_Your assignment_
The line containing "G04 Gerber Fmt" marks the end; write out exactly every line from the start of the data up to and including it, without the pictures.

_Material for this exercise_
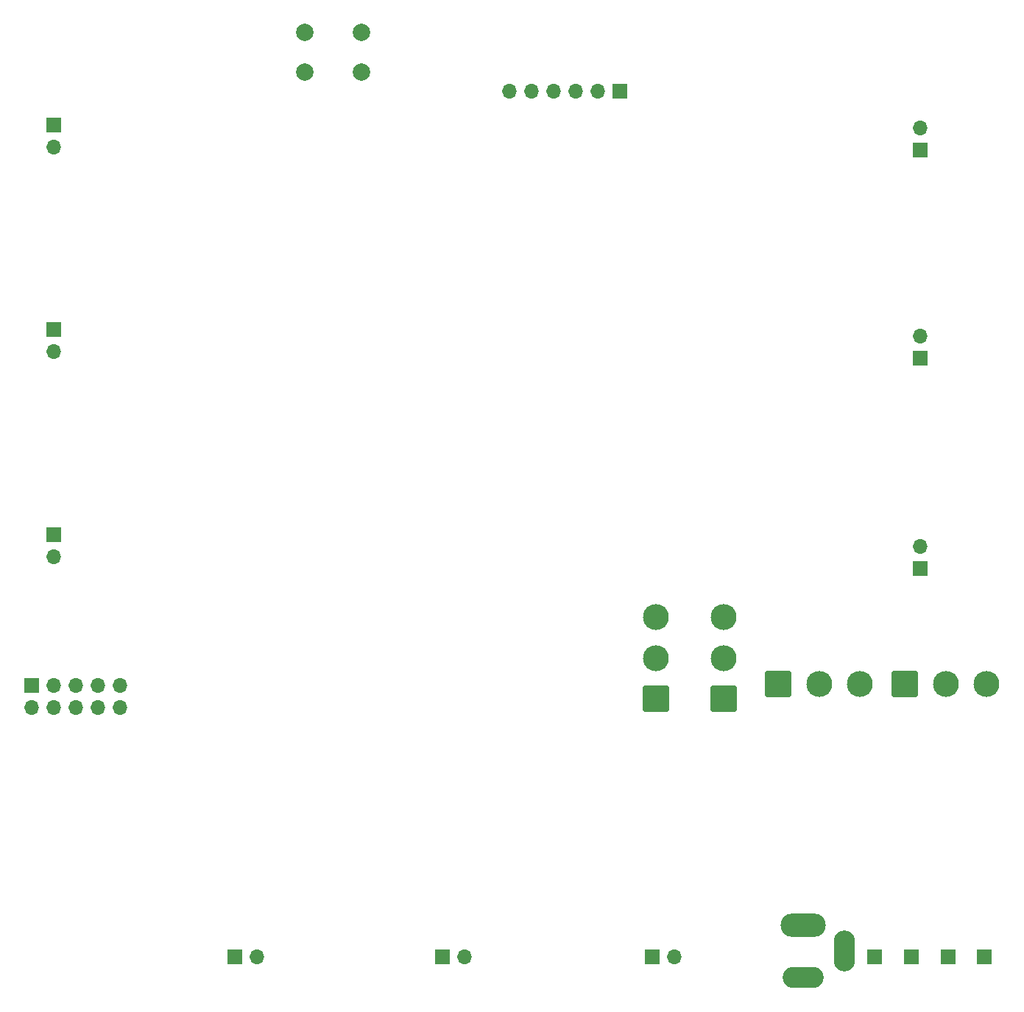
<source format=gbr>
%TF.GenerationSoftware,KiCad,Pcbnew,(6.0.11-0)*%
%TF.CreationDate,2023-11-22T21:35:17-06:00*%
%TF.ProjectId,ECE395_Digital_Target,45434533-3935-45f4-9469-676974616c5f,rev?*%
%TF.SameCoordinates,Original*%
%TF.FileFunction,Soldermask,Bot*%
%TF.FilePolarity,Negative*%
%FSLAX46Y46*%
G04 Gerber Fmt 4.6, Leading zero omitted, Abs format (unit mm)*
G04 Created by KiCad (PCBNEW (6.0.11-0)) date 2023-11-22 21:35:17*
%MOMM*%
%LPD*%
G01*
G04 APERTURE LIST*
G04 Aperture macros list*
%AMRoundRect*
0 Rectangle with rounded corners*
0 $1 Rounding radius*
0 $2 $3 $4 $5 $6 $7 $8 $9 X,Y pos of 4 corners*
0 Add a 4 corners polygon primitive as box body*
4,1,4,$2,$3,$4,$5,$6,$7,$8,$9,$2,$3,0*
0 Add four circle primitives for the rounded corners*
1,1,$1+$1,$2,$3*
1,1,$1+$1,$4,$5*
1,1,$1+$1,$6,$7*
1,1,$1+$1,$8,$9*
0 Add four rect primitives between the rounded corners*
20,1,$1+$1,$2,$3,$4,$5,0*
20,1,$1+$1,$4,$5,$6,$7,0*
20,1,$1+$1,$6,$7,$8,$9,0*
20,1,$1+$1,$8,$9,$2,$3,0*%
G04 Aperture macros list end*
%ADD10R,1.700000X1.700000*%
%ADD11O,1.700000X1.700000*%
%ADD12RoundRect,0.102000X1.387500X-1.387500X1.387500X1.387500X-1.387500X1.387500X-1.387500X-1.387500X0*%
%ADD13C,2.979000*%
%ADD14O,5.204000X2.704000*%
%ADD15O,4.704000X2.454000*%
%ADD16O,2.454000X4.704000*%
%ADD17RoundRect,0.102000X1.387500X1.387500X-1.387500X1.387500X-1.387500X-1.387500X1.387500X-1.387500X0*%
%ADD18C,2.000000*%
G04 APERTURE END LIST*
D10*
%TO.C,S2*%
X123925000Y-41400000D03*
D11*
X121385000Y-41400000D03*
X118845000Y-41400000D03*
X116305000Y-41400000D03*
X113765000Y-41400000D03*
X111225000Y-41400000D03*
%TD*%
D12*
%TO.C,S63*%
X156700000Y-109600000D03*
D13*
X161400000Y-109600000D03*
X166100000Y-109600000D03*
%TD*%
D14*
%TO.C,J0*%
X145000000Y-137387500D03*
D15*
X145000000Y-143387500D03*
D16*
X149700000Y-140387500D03*
%TD*%
D10*
%TO.C,J1*%
X58800000Y-45300000D03*
D11*
X58800000Y-47840000D03*
%TD*%
D10*
%TO.C,J7*%
X79600000Y-141000000D03*
D11*
X82140000Y-141000000D03*
%TD*%
D17*
%TO.C,S550*%
X135852500Y-111350000D03*
D13*
X135852500Y-106650000D03*
X135852500Y-101950000D03*
%TD*%
D10*
%TO.C,J4*%
X158400000Y-48200000D03*
D11*
X158400000Y-45660000D03*
%TD*%
D10*
%TO.C,J5*%
X158400000Y-72100000D03*
D11*
X158400000Y-69560000D03*
%TD*%
D10*
%TO.C,S1*%
X56260000Y-109800000D03*
D11*
X56260000Y-112340000D03*
X58800000Y-109800000D03*
X58800000Y-112340000D03*
X61340000Y-109800000D03*
X61340000Y-112340000D03*
X63880000Y-109800000D03*
X63880000Y-112340000D03*
X66420000Y-109800000D03*
X66420000Y-112340000D03*
%TD*%
D12*
%TO.C,S65*%
X142100000Y-109600000D03*
D13*
X146800000Y-109600000D03*
X151500000Y-109600000D03*
%TD*%
D10*
%TO.C,J9*%
X127600000Y-141000000D03*
D11*
X130140000Y-141000000D03*
%TD*%
D17*
%TO.C,S350*%
X128052500Y-111350000D03*
D13*
X128052500Y-106650000D03*
X128052500Y-101950000D03*
%TD*%
D10*
%TO.C,J166*%
X157425000Y-141000000D03*
%TD*%
%TO.C,J6*%
X158400000Y-96300000D03*
D11*
X158400000Y-93760000D03*
%TD*%
D10*
%TO.C,J8*%
X103500000Y-141000000D03*
D11*
X106040000Y-141000000D03*
%TD*%
D18*
%TO.C,SW1*%
X87650000Y-34650000D03*
X94150000Y-34650000D03*
X94150000Y-39150000D03*
X87650000Y-39150000D03*
%TD*%
D10*
%TO.C,J3*%
X58800000Y-92400000D03*
D11*
X58800000Y-94940000D03*
%TD*%
D10*
%TO.C,J112*%
X153225000Y-141000000D03*
%TD*%
%TO.C,J2*%
X58800000Y-68800000D03*
D11*
X58800000Y-71340000D03*
%TD*%
D10*
%TO.C,J133*%
X165825000Y-141000000D03*
%TD*%
%TO.C,J999*%
X161625000Y-141000000D03*
%TD*%
M02*

</source>
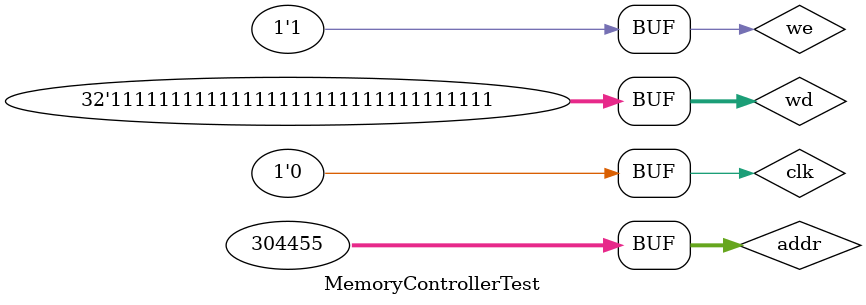
<source format=sv>
module MemoryControllerTest();

	logic clk, we;
	logic[31:0] addr, wd, rd;

	MemoryController DUT(clk, we, addr, wd, rd);
	
	initial begin
	
		addr = 32'd0;
		#10;
		addr = 32'd10000;
		#10;
		addr = 32'd20000;
		#10;
		addr = 32'd30000;
		#10;
		addr = 32'd40000;
		#10;
		addr = 32'd50000;
		#10;
		addr = 32'd60000;
		#10;
		addr = 32'd70000;
		#10;
		addr = 32'd80000;
		#10;
		addr = 32'd90000;
		#10;
		addr = 32'd100000;
		#10;
		addr = 32'd110000;
		#10;
		addr = 32'd120000;
		#10;
		addr = 32'd130000;
		#10;
		addr = 32'd140000;
		#10;
		addr = 32'd150000;
		#10;
		
		clk = 1'b1;
		we = 1'b0;
		addr = 32'd152100;
		wd = 32'b0;
		
		#10;
		
		wd = 32'd152231;
		we = 1'b1;
		clk = 1'b0;
		
		#10;
		
		clk = 1'b1;
		we = 1'b0;
		addr = 32'd152101;
		wd = 32'd65;
		
		#10;
		
		clk = 1'b0;
		
		#10;
		
		addr = 32'd152100;
		clk = 1'b1;
	
		#10;
		
		addr = 32'd0;
		wd = 32'd44;
		clk = 1'b0;
		
		#10;
		
		clk = 1'b1;
		we = 1'b1;
		addr = 32'd304455;
		wd = 32'hffffffff;
		
		#10;
		
		clk = 1'b0;
	
	end

endmodule 
</source>
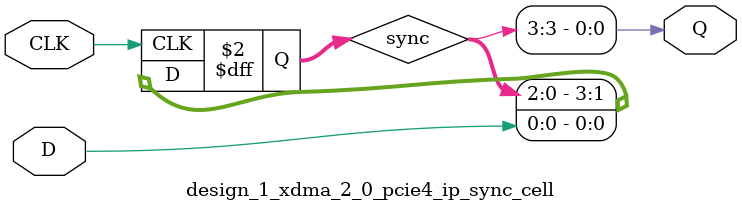
<source format=v>

`timescale 1ps / 1ps

(* DowngradeIPIdentifiedWarnings = "yes" *)
module design_1_xdma_2_0_pcie4_ip_sync_cell #
(
    parameter integer STAGE = 3
)
(
    //-------------------------------------------------------------------------- 
    //  Input Ports
    //-------------------------------------------------------------------------- 
    input                               CLK,
    input                               D,
    
    //-------------------------------------------------------------------------- 
    //  Output Ports
    //-------------------------------------------------------------------------- 
    output                              Q
);
    //-------------------------------------------------------------------------- 
    //  Synchronized Signals
    //--------------------------------------------------------------------------  
    (* ASYNC_REG = "TRUE", SHIFT_EXTRACT = "NO" *) reg [STAGE:0] sync;                                                            



//--------------------------------------------------------------------------------------------------
//  Synchronizier
//--------------------------------------------------------------------------------------------------
always @ (posedge CLK)
begin

    sync <= {sync[(STAGE-1):0], D};
            
end   



//--------------------------------------------------------------------------------------------------
//  Generate Output
//--------------------------------------------------------------------------------------------------
assign Q = sync[STAGE];



endmodule

</source>
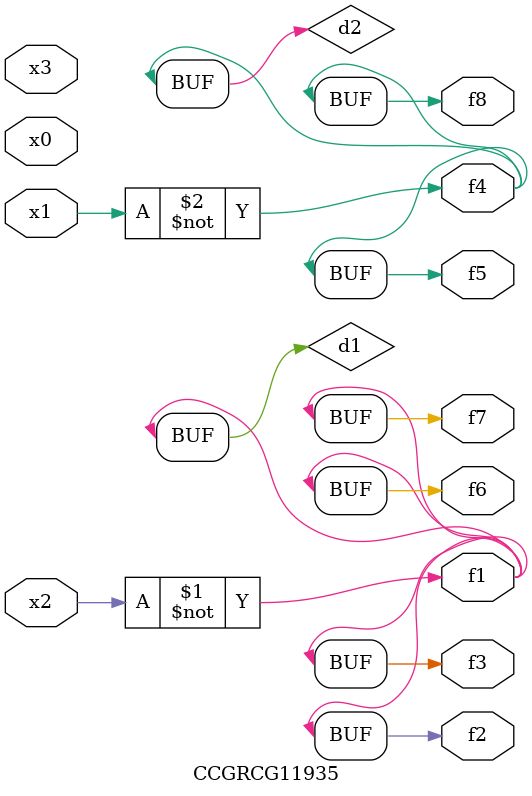
<source format=v>
module CCGRCG11935(
	input x0, x1, x2, x3,
	output f1, f2, f3, f4, f5, f6, f7, f8
);

	wire d1, d2;

	xnor (d1, x2);
	not (d2, x1);
	assign f1 = d1;
	assign f2 = d1;
	assign f3 = d1;
	assign f4 = d2;
	assign f5 = d2;
	assign f6 = d1;
	assign f7 = d1;
	assign f8 = d2;
endmodule

</source>
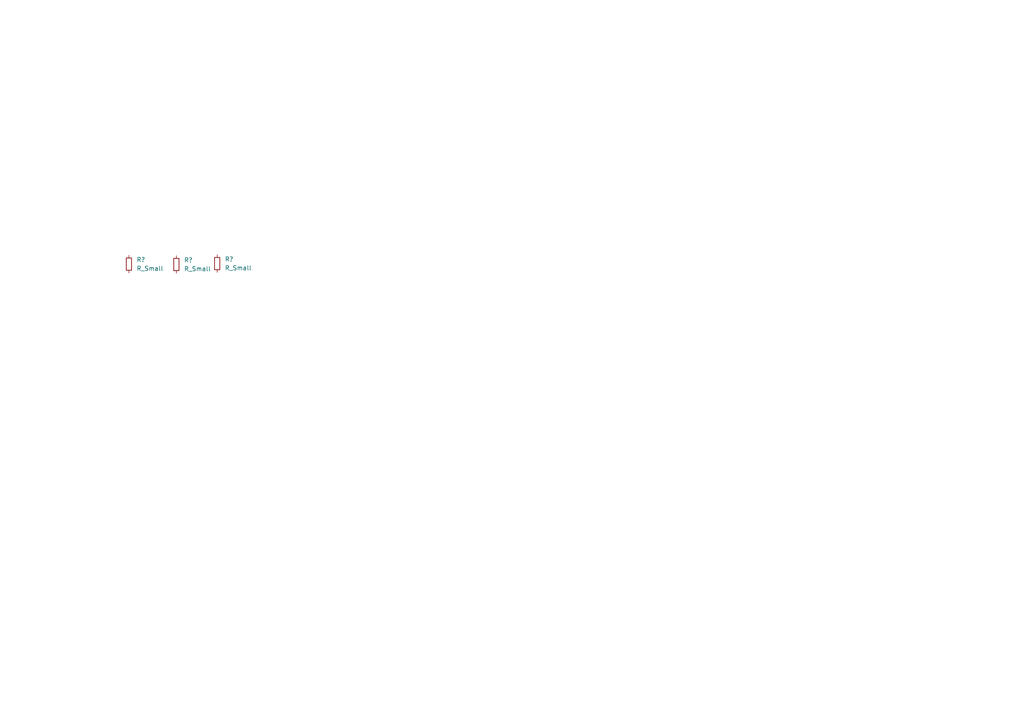
<source format=kicad_sch>
(kicad_sch (version 20211123) (generator eeschema)

  (uuid 30d0dd8a-d4e2-4c27-927b-3c1656550a90)

  (paper "A4")

  (title_block
    (title "LED Controller")
    (date "2023-11-07")
    (rev "2.0")
  )

  


  (symbol (lib_id "Device:R_Small") (at 37.3888 76.6064 0) (unit 1)
    (in_bom yes) (on_board yes) (fields_autoplaced)
    (uuid 10460aa8-9785-4798-bcc4-28fad2b5f163)
    (property "Reference" "R?" (id 0) (at 39.5732 75.3363 0)
      (effects (font (size 1.27 1.27)) (justify left))
    )
    (property "Value" "R_Small" (id 1) (at 39.5732 77.8763 0)
      (effects (font (size 1.27 1.27)) (justify left))
    )
    (property "Footprint" "" (id 2) (at 37.3888 76.6064 0)
      (effects (font (size 1.27 1.27)) hide)
    )
    (property "Datasheet" "~" (id 3) (at 37.3888 76.6064 0)
      (effects (font (size 1.27 1.27)) hide)
    )
    (pin "1" (uuid 8e7f4704-6bfa-47a2-9d8b-000cb7dd2f87))
    (pin "2" (uuid 3c6bffa9-f66a-4fb5-9c84-a05afd5f674e))
  )

  (symbol (lib_id "Device:R_Small") (at 62.992 76.454 0) (unit 1)
    (in_bom yes) (on_board yes) (fields_autoplaced)
    (uuid b24dd485-0fa3-4121-aabd-ef55877d54ff)
    (property "Reference" "R?" (id 0) (at 65.1764 75.1839 0)
      (effects (font (size 1.27 1.27)) (justify left))
    )
    (property "Value" "R_Small" (id 1) (at 65.1764 77.7239 0)
      (effects (font (size 1.27 1.27)) (justify left))
    )
    (property "Footprint" "" (id 2) (at 62.992 76.454 0)
      (effects (font (size 1.27 1.27)) hide)
    )
    (property "Datasheet" "~" (id 3) (at 62.992 76.454 0)
      (effects (font (size 1.27 1.27)) hide)
    )
    (pin "1" (uuid db361af4-6434-4103-94a1-dbad8cebb2b3))
    (pin "2" (uuid a6203aec-9361-4d92-8089-3b4db7386a28))
  )

  (symbol (lib_id "Device:R_Small") (at 51.1556 76.708 0) (unit 1)
    (in_bom yes) (on_board yes) (fields_autoplaced)
    (uuid bf686faf-c40c-4408-9a65-1e7cac90e824)
    (property "Reference" "R?" (id 0) (at 53.34 75.4379 0)
      (effects (font (size 1.27 1.27)) (justify left))
    )
    (property "Value" "R_Small" (id 1) (at 53.34 77.9779 0)
      (effects (font (size 1.27 1.27)) (justify left))
    )
    (property "Footprint" "" (id 2) (at 51.1556 76.708 0)
      (effects (font (size 1.27 1.27)) hide)
    )
    (property "Datasheet" "~" (id 3) (at 51.1556 76.708 0)
      (effects (font (size 1.27 1.27)) hide)
    )
    (pin "1" (uuid dba490ee-e43a-4104-b937-fe396eefd4d8))
    (pin "2" (uuid 23d3b1e0-6a53-4e57-82a8-eb256bcb7d0c))
  )

  (sheet_instances
    (path "/" (page "1"))
  )

  (symbol_instances
    (path "/10460aa8-9785-4798-bcc4-28fad2b5f163"
      (reference "R?") (unit 1) (value "R_Small") (footprint "")
    )
    (path "/b24dd485-0fa3-4121-aabd-ef55877d54ff"
      (reference "R?") (unit 1) (value "R_Small") (footprint "")
    )
    (path "/bf686faf-c40c-4408-9a65-1e7cac90e824"
      (reference "R?") (unit 1) (value "R_Small") (footprint "")
    )
  )
)

</source>
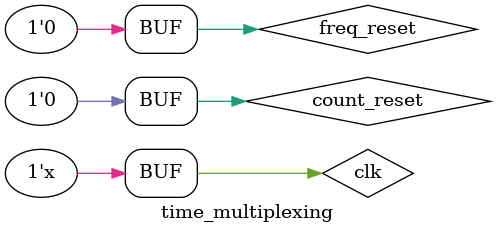
<source format=sv>
`timescale 1ns / 1ps

module time_multiplexing();
    
    logic clk, freq_reset, count_reset;
    logic [6:0]SevenSeg;
    logic [3:0]out_display;

logic clk_30, clk_1;

    Clock_divider_mod#(.FREC_OUT(1.0)) Freq1(
                .clk_in (clk),
                .clk_out(clk_1),
                .reset(freq_reset)
             );
    Clock_divider_mod#(.FREC_OUT(30.0)) Freq30(
                .clk_in (clk),
                .clk_out(clk_30),
                .reset(freq_reset)
             );
             
logic [1:0] count_2;
            
    nbit_counter#(.N(2)) counter_2_bit(
               .clk(clk_30),
               .reset(count_reset),
               .count(count_2)
               ); 
               
     
    deco_binario_2_cold deco(
                .sel(count_2),
                .y(out_display)
                );    
             
 logic [15:0]count_16;
 
    nbit_counter#(.N(16)) counter_16_bit(
               .clk(clk_1),
               .reset(count_reset),
               .count(count_16)
               );
         /*           
assign [3:0]BCD_1 = count_16[3:0];
assign [3:0]BCD_2 = count_16[7:4];
assign [3:0]BCD_3 = count_16[11:8];
assign [3:0]BCD_4 = count_16[15:12];
*/

logic [3:0]BCD_1, BCD_2, BCD_3, BCD_4;

assign BCD_1 = count_16[3:0];
assign BCD_2 = count_16[7:4];
assign BCD_3 = count_16[11:8];
assign BCD_4 = count_16[15:12];

logic [3:0]sevenSeg_in;

    mux_4_1 mux_4_1(
         .A(BCD_1),
         .B(BCD_2),
         .C(BCD_3),
         .D(BCD_4),
         .sel(count_2),
         .out(sevenSeg_in)
         );  
         
    BCD_to_sevenSeg_inv sevenSeg(
        .BCD_in(sevenSeg_in),
        .sevenSeg(SevenSeg)
        );
      always #5 clk=~clk; //10ns: 100 MHz
      initial begin
        clk = 0;
        freq_reset = 1;
        count_reset = 1;
        #20 freq_reset = 0; 
        #600 count_reset = 0;
      end    
      

endmodule

</source>
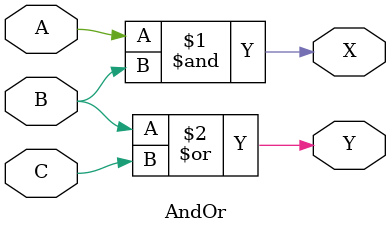
<source format=v>

module AndOr(output X, Y, input A, B, C);
  //
  assign #10 X = A & B;
  assign #10 Y = B | C;
  //
endmodule // AndOr
</source>
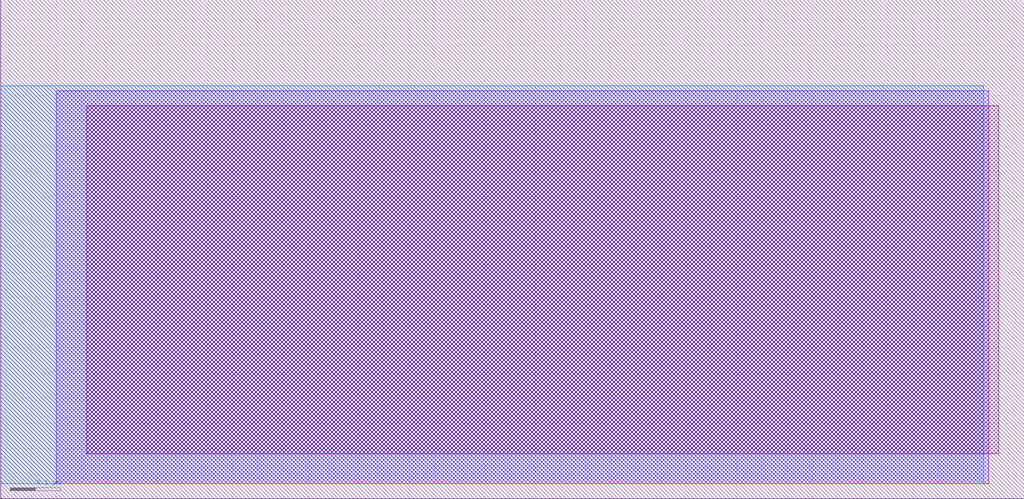
<source format=lef>
VERSION 5.7 ;
  NOWIREEXTENSIONATPIN ON ;
  DIVIDERCHAR "/" ;
  BUSBITCHARS "[]" ;
UNITS
  DATABASE MICRONS 200 ;
END UNITS

LAYER via2
  TYPE CUT ;
END via2

LAYER via
  TYPE CUT ;
END via

LAYER nwell
  TYPE MASTERSLICE ;
END nwell

LAYER via3
  TYPE CUT ;
END via3

LAYER pwell
  TYPE MASTERSLICE ;
END pwell

LAYER via4
  TYPE CUT ;
END via4

LAYER mcon
  TYPE CUT ;
END mcon

LAYER met6
  TYPE ROUTING ;
  WIDTH 0.030000 ;
  SPACING 0.040000 ;
  DIRECTION HORIZONTAL ;
END met6

LAYER met1
  TYPE ROUTING ;
  WIDTH 0.140000 ;
  SPACING 0.140000 ;
  DIRECTION HORIZONTAL ;
END met1

LAYER met3
  TYPE ROUTING ;
  WIDTH 0.300000 ;
  SPACING 0.300000 ;
  DIRECTION HORIZONTAL ;
END met3

LAYER met2
  TYPE ROUTING ;
  WIDTH 0.140000 ;
  SPACING 0.140000 ;
  DIRECTION HORIZONTAL ;
END met2

LAYER met4
  TYPE ROUTING ;
  WIDTH 0.300000 ;
  SPACING 0.300000 ;
  DIRECTION HORIZONTAL ;
END met4

LAYER met5
  TYPE ROUTING ;
  WIDTH 1.600000 ;
  SPACING 1.600000 ;
  DIRECTION HORIZONTAL ;
END met5

LAYER li1
  TYPE ROUTING ;
  WIDTH 0.170000 ;
  SPACING 0.170000 ;
  DIRECTION HORIZONTAL ;
END li1

MACRO /home/bjmuld/work/hilas/fastlane/PDKs/sky130A_hilas/libs.ref/sky130_hilas_sc/mag/sky130_hilas_pFETdevice01e
  CLASS BLOCK ;
  FOREIGN /home/bjmuld/work/hilas/fastlane/PDKs/sky130A_hilas/libs.ref/sky130_hilas_sc/mag/sky130_hilas_pFETdevice01e ;
  ORIGIN 1.210 0.550 ;
  SIZE 2.030 BY 0.990 ;
  OBS
      LAYER li1 ;
        RECT -1.040 -0.460 0.770 0.230 ;
      LAYER met1 ;
        RECT -1.100 -0.520 0.750 0.260 ;
      LAYER met2 ;
        RECT -1.210 -0.520 0.740 0.270 ;
  END
END /home/bjmuld/work/hilas/fastlane/PDKs/sky130A_hilas/libs.ref/sky130_hilas_sc/mag/sky130_hilas_pFETdevice01e
END LIBRARY


</source>
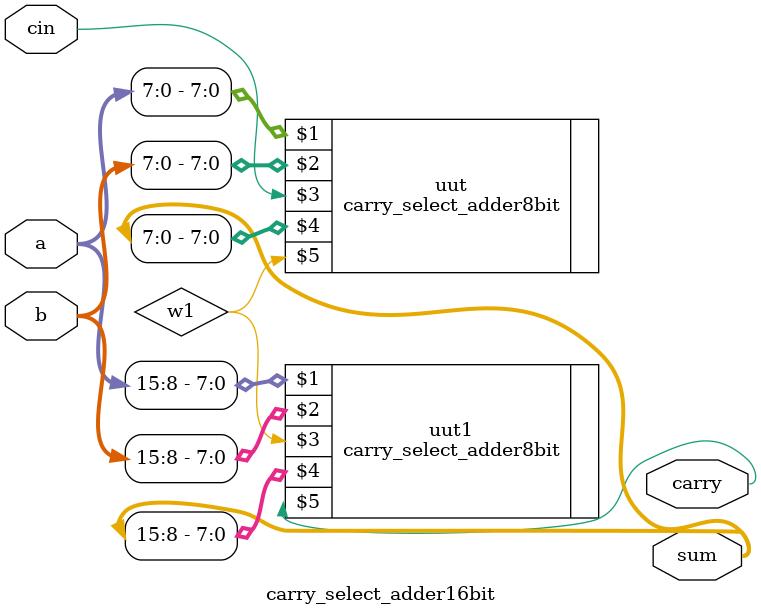
<source format=v>
module carry_select_adder16bit(a,b,cin,sum,carry);
input [15:0]a,b;
input cin;
output [15:0]sum;
output carry;
wire w1;
carry_select_adder8bit uut(a[7:0],b[7:0],cin,sum[7:0],w1);
carry_select_adder8bit uut1(a[15:8],b[15:8],w1,sum[15:8],carry);
endmodule
</source>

_Exercise response_
<source format=gbr>
%TF.GenerationSoftware,KiCad,Pcbnew,(6.0.11-0)*%
%TF.CreationDate,2023-11-22T21:35:17-06:00*%
%TF.ProjectId,ECE395_Digital_Target,45434533-3935-45f4-9469-676974616c5f,rev?*%
%TF.SameCoordinates,Original*%
%TF.FileFunction,Soldermask,Bot*%
%TF.FilePolarity,Negative*%
%FSLAX46Y46*%
G04 Gerber Fmt 4.6, Leading zero omitted, Abs format (unit mm)*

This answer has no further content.